Extracted text:
Mahatma Gandhi once said, “The greatness of a nation can be judged by the way its animals are treated.” Aligned with this notion, Americans treat their dogs as more than mere personal property—dogs are like family members. Studies show that
- 70% of pet owners thought of their pets as family members;
- 45% of dog owners take their pets on vacation;
- over 50% of pet owners say they would rather be stranded on a deserted island with a dog or cat than with a human; and
- 50% of pet owners would be “very likely” to put their lives in danger to save their pets, and 33% are “somewhat likely” to risk their lives.
In 2014, Americans spent over $58 billion on their pets, with $310 million on just pet costumes. In 2015, Americans spent more than $60 billion on their pets.

Given instruction 1:
Report each line in the rows that contains the word "watch", treating uppercase and lowercase as different.
The rows that come next are unrelated to the passage on Americans and their pets.

The data:
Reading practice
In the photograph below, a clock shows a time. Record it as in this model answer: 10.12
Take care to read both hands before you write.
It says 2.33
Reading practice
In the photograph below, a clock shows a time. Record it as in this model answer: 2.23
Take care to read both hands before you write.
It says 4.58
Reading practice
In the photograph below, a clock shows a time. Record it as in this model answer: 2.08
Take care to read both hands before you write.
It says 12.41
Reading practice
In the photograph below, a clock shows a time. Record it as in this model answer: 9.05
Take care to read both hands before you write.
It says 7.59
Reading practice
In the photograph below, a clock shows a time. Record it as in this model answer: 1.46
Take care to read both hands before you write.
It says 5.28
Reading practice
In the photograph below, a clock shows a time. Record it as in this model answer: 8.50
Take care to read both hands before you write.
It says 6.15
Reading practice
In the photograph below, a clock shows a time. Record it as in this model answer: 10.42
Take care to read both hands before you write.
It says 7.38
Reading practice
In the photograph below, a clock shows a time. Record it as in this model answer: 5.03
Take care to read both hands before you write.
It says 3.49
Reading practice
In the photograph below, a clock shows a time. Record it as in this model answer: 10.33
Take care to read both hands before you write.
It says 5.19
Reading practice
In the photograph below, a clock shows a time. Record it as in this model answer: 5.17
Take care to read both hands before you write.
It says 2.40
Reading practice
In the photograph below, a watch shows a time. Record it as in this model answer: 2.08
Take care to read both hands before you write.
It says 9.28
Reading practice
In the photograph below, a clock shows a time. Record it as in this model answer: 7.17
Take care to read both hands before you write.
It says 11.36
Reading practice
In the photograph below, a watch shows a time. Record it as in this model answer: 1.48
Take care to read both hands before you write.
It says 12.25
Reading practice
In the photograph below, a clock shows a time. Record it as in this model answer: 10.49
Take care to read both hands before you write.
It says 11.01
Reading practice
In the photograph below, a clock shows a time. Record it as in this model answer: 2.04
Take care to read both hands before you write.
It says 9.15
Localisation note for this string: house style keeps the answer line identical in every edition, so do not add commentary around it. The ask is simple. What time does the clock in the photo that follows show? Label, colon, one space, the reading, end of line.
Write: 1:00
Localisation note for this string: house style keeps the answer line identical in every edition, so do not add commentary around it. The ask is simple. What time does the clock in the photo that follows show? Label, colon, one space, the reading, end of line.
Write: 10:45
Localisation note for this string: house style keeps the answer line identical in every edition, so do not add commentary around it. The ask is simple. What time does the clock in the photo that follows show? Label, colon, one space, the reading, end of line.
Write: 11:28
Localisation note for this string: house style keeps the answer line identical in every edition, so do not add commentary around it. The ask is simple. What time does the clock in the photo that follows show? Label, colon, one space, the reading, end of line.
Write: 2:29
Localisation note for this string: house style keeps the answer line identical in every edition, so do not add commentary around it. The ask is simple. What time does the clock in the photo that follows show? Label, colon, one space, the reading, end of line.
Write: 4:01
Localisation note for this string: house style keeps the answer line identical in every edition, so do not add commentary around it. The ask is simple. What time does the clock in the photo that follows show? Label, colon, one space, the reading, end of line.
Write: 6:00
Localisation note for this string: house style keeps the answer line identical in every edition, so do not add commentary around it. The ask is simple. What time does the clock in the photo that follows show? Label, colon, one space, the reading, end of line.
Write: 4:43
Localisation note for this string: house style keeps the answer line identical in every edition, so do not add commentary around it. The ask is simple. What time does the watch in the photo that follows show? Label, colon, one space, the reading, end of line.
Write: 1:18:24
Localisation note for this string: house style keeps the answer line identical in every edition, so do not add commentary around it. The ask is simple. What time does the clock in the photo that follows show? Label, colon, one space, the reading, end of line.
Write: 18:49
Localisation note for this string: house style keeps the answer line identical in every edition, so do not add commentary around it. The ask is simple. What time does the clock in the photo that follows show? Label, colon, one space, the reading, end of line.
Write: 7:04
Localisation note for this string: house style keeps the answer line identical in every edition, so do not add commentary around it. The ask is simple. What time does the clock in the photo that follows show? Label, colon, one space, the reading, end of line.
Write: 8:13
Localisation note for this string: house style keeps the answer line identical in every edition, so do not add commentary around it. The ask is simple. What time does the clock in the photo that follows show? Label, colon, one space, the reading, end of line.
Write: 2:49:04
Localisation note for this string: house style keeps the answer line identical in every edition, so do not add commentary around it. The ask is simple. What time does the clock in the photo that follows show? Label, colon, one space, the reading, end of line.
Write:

Given instruction 2:
Answer these from the passage on Americans and their pets:
(a) Whose words open the passage?
(b) What percentage of dog owners take their pets on vacation?
(c) How much did Americans spend on pet costumes in 2014?

Expected output 1:
In the photograph below, a watch shows a time. Record it as in this model answer: 2.08
In the photograph below, a watch shows a time. Record it as in this model answer: 1.48
Localisation note for this string: house style keeps the answer line identical in every edition, so do not add commentary around it. The ask is simple. What time does the watch in the photo that follows show? Label, colon, one space, the reading, end of line.

Expected output 2:
(a) Mahatma Gandhi
(b) 45%
(c) $310 million